The desirability of permitting a stockholder to split his vote and seek appraisal as to shares not voted in favor of a merger is particularly evident in the situation here presented. As the New Jersey court points out in Bache Co. v. General Instrument Corp., supra, the realties of the market place in security transactions should not be ignored. It is common knowledge that brokers such as Bache Co. hold many blocks of stock in their "street name" for numerous beneficial owners. To say that the broker should be denied the right to object to a merger and seek appraisal of shares held for one beneficial owner because other beneficial owners insist upon voting in favor of the merger is to ignore the reality of a recognized practice. While the registration of shares in the name of the nominee is at the peril of the beneficial owner, nevertheless, I can see no reason, either practical or legal, why the beneficial owner should be required, in order to effectively object to a merger and seek appraisal, to have the shares held by the nominee transferred to the beneficial owner's name upon the corporate records. Various delaying factors might well prevent a transfer and registration within the time limited to enable the true owner to dissent. Moreover, the expense of transferring the shares may be substantial.
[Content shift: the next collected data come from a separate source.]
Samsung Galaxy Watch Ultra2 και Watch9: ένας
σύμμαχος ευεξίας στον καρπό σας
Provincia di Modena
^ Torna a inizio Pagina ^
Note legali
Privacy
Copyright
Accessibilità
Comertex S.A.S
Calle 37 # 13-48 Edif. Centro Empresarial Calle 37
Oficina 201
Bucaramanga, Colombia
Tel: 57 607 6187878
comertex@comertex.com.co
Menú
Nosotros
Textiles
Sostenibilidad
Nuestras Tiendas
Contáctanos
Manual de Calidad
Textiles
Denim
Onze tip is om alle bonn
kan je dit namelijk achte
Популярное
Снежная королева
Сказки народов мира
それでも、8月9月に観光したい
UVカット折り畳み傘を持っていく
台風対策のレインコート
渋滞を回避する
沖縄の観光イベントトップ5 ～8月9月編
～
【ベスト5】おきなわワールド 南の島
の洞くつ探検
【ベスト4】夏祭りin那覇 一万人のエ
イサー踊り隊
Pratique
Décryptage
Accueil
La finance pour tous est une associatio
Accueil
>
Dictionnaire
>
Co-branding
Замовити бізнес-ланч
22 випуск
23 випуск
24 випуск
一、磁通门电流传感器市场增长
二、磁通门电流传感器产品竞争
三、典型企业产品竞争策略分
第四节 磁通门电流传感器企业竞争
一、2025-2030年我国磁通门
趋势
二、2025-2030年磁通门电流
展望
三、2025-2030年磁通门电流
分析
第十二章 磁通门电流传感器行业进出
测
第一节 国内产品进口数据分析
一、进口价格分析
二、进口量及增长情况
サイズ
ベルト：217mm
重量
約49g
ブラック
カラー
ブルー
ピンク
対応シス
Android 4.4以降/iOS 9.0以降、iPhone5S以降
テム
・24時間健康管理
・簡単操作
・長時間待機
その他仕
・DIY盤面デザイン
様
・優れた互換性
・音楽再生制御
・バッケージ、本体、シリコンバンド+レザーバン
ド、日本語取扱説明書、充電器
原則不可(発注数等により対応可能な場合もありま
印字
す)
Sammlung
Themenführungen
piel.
Since the holding of shares in "street name" is a common and wide-spread practice and undoubtedly serves legitimate and useful purposes, the true owner should not be penalized for following the practice.
Practical considerations suggest the desirability of permitting a stockholder to split his stock in merger proceedings. Where this can be done without disadvantage to the majority stockholders and without contravening applicable statutory provisions, the right of the stockholder to so proceed should be recognized.
The motion for summary judgment is denied. Order on notice.